**EXERCISE**
Retype each line below precisely and omit all images.

**SOURCE DATA**

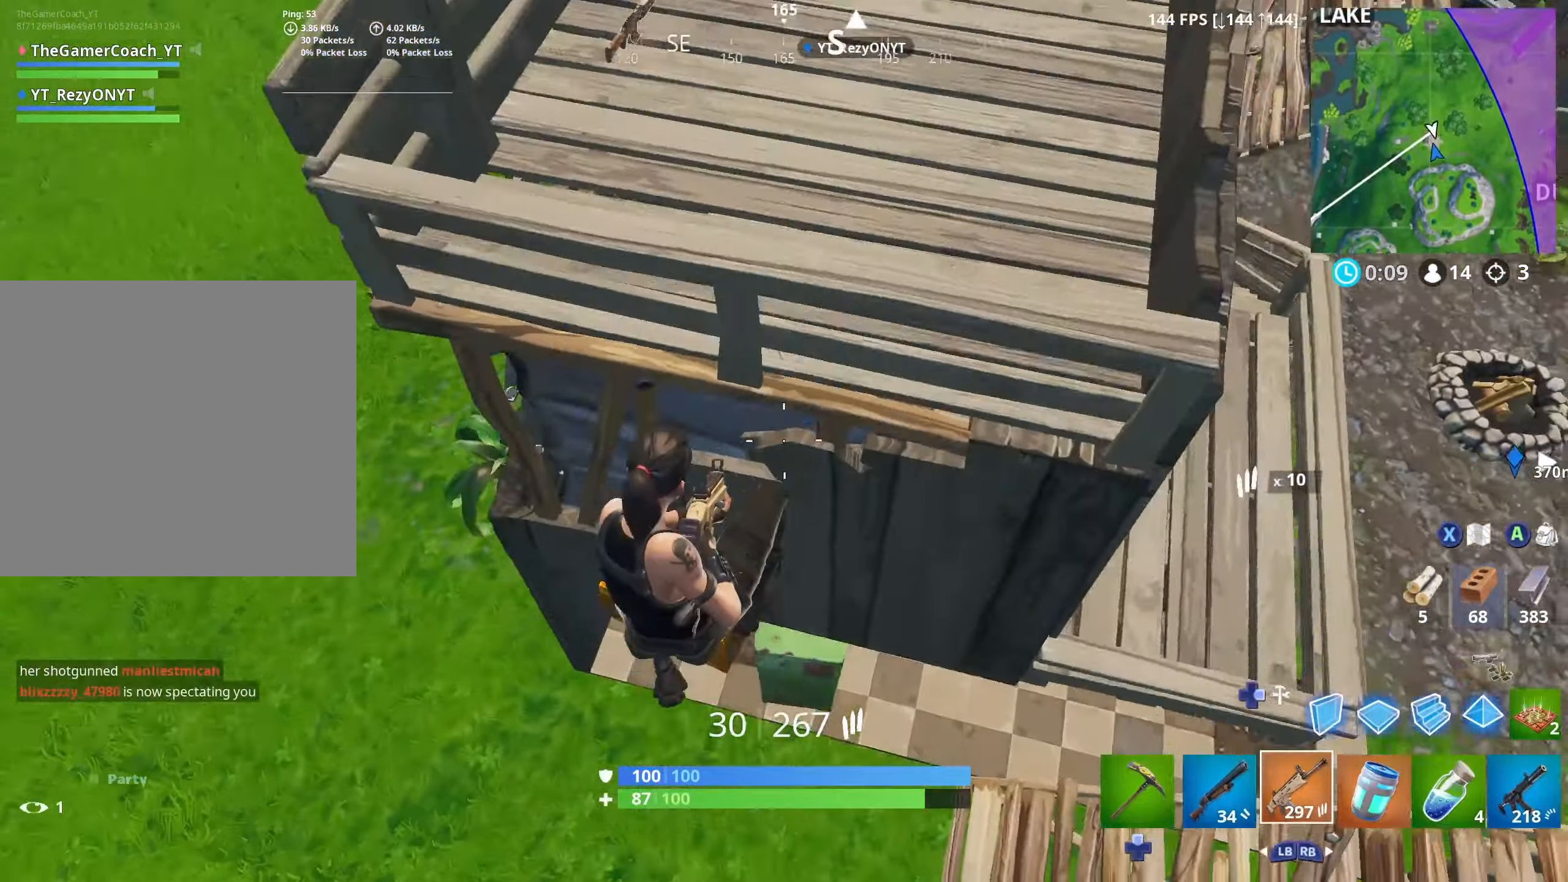
{"buttons": [], "left_stick": "down-left", "right_stick": "up", "events": [[33, "right_stick", "center"], [166, "right_stick", "up"]]}
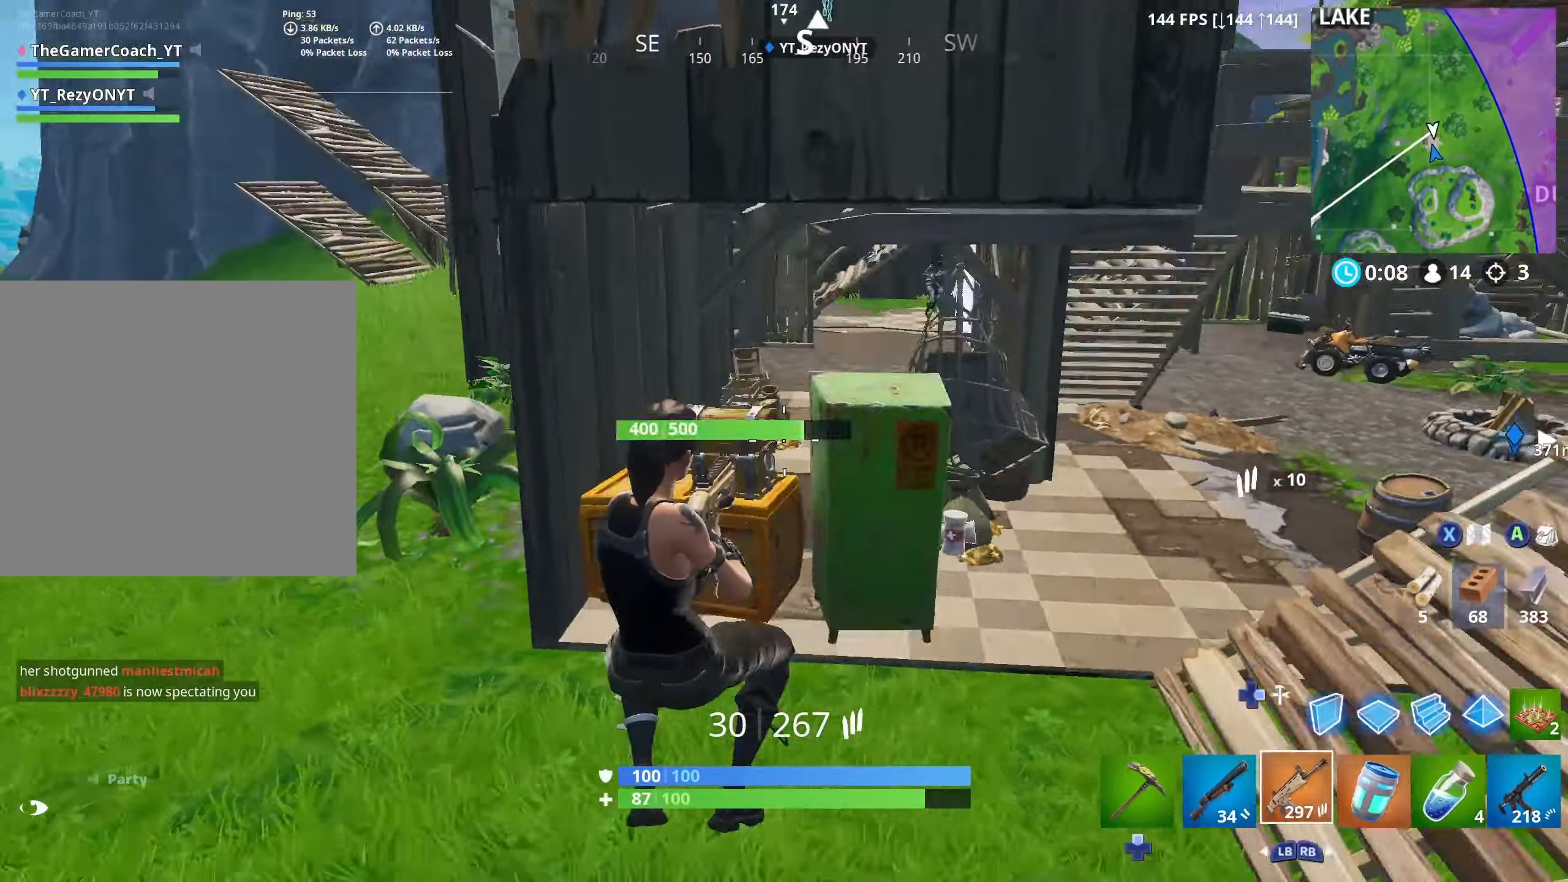
{"buttons": [], "left_stick": "right", "right_stick": "center", "events": [[133, "left_stick", "down"], [216, "right_stick", "center"], [300, "left_stick", "down-right"], [433, "left_stick", "right"]]}
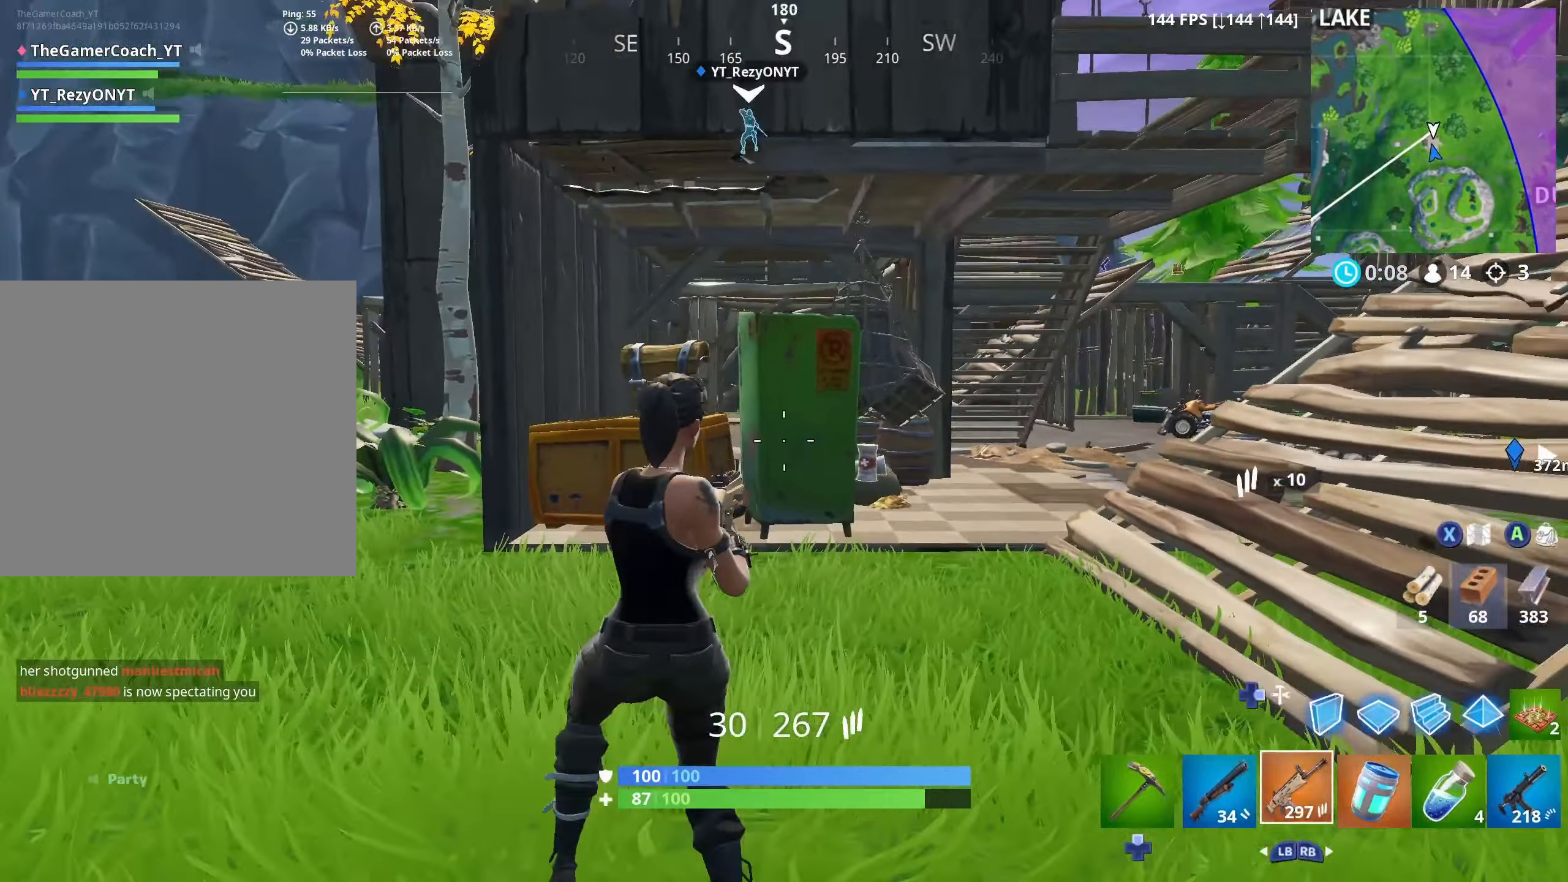
{"buttons": [], "left_stick": "right", "right_stick": "down-left", "events": [[266, "right_stick", "down-left"], [316, "L3", "down"], [466, "L3", "up"]]}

**RESPONSE AREA**
{"buttons": [], "left_stick": "down-left", "right_stick": "up", "events": [[33, "right_stick", "center"], [166, "right_stick", "up"]]}
{"buttons": [], "left_stick": "right", "right_stick": "center", "events": [[133, "left_stick", "down"], [216, "right_stick", "center"], [300, "left_stick", "down-right"], [433, "left_stick", "right"]]}
{"buttons": [], "left_stick": "right", "right_stick": "down-left", "events": [[266, "right_stick", "down-left"], [316, "L3", "down"], [466, "L3", "up"]]}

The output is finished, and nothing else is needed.